In the post, “How fast are lifelib models now?”, we’ve seen that lifelib models run pretty fast. But each of these tests was run by a single process. In fact, the CPU utilization during any of the test runs was only about 8%.

How can modelx take full advantage of multiple CPU cores?

The answer is to leverage multiprocessing. You can write a multiprocessing program on your own using multiprocessing, the Python standard library for multiprocessing, which was briefly discussed before. However, a much easier approach is to use ipyparallel.

ipyparallel

ipyparallel lets you run multiple instances of your model in multiple processes on multiple machines. Here are some features of ipyparallel.

  • Easy to handle both synchronous and asynchronous communications.
  • Capable of sending and receiving numpy and pandas objects fast to and from engines.
  • Capable of communicating with remote machines in the same way as with the localhost.

Testing ipyparallel

The machine used for the test is the same as the one used for the previous test.

  • CPU: 12th Gen Intel Core i7-12700KF (20 logical CPU cores)
  • OS: Windows 11
  • Memory: 64GB

The relevant results form the previous test are shown below. These results are of single-process runs.

Model Python ver. # Model points # Steps # Calcs Run time (Sec.)
CashValue_ME 3.9.7 10K 1141 46820 13.61
CashValue_ME 3.10.2 10K 1141 46820 9.85

Now we run up to 100K model points by up to 10 processes using ipyparallel. For example, if 10 processes are run and each process gets 10K model points, and if the parallel runs scale perfectly, the run time should be as the same as the run with 10K model points by a single process.

The notebook used for the test is available here, together with the model point samples and a notebook to generate the model points.

Test results

The table below shows the test summary. The run time does not include data loading and transfer, and shows only the processing time to calculate result_pv.

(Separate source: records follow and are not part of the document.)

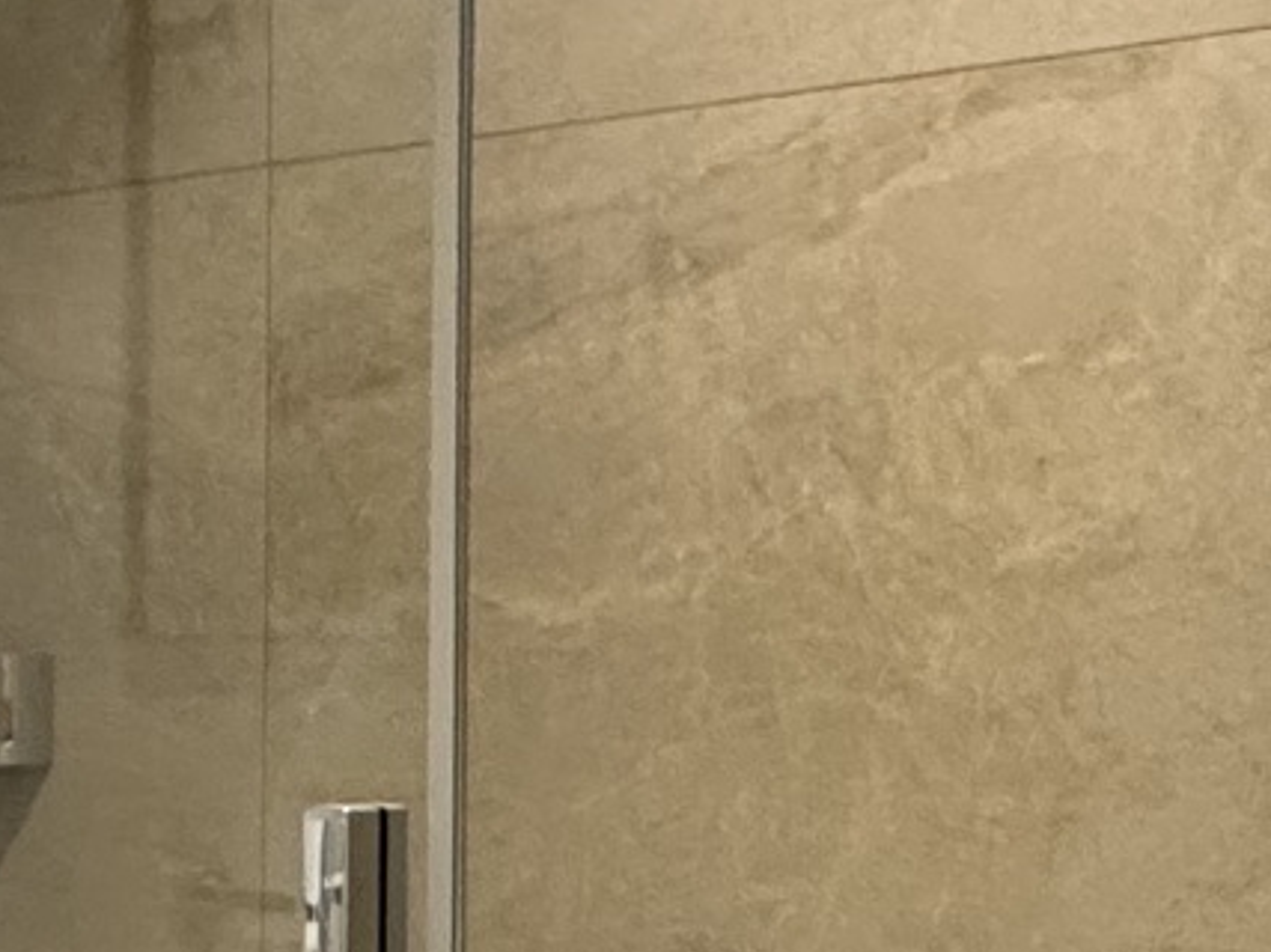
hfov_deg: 19.1
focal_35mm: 84
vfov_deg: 17.5
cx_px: -848
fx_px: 3083
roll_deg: +0.1
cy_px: 687
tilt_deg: +0.0
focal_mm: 2.22
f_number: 2.2
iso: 320
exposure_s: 1/100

ID Model Python ver. # Processes # Model points Run time (Sec.)
1 CashValue_ME 3.9.7 1 10K 13.61
2 CashValue_ME 3.9.7 1 100K 116
3 CashValue_ME 3.9.7 5 50K 15
4 CashValue_ME 3.9.7 5 100K 30
5 CashValue_ME 3.9.7 10 100K 22
6 CashValue_ME 3.10.2 1 10K 9.85
7 CashValue_ME 3.10.2 1 100K 65
8 CashValue_ME 3.10.2 5 50K 11
9 CashValue_ME 3.10.2 5 100K 19
10 CashValue_ME 3.10.2 10 100K 14

Here findings from the test.

  • The runs with 10 processes are 5 times faster than the single process runs.
  • Per-process performance gets gradually worse as the number of processes increase.
  • There are a number of formulas that are not proportional to the number of model points. These formulas should take a fixed amount of time regardless of the number of processes.
  • The parallel runs with 10 processes utilize 65% to 70% of the CPU cores while the single process runs utilize only 8%. The 5 process parallel runs utilize 35%.
  • Python 3.10 is 25%-45% faster than Python 3.9
  • Garbage collection needed be turned off to get the results above. When garbage collection was turned on, the run speed deteriorated significantly.

Note: Garbage collection is a mechanism to clean up data that is not referenced by any variable anymore by freeing the memory for the data.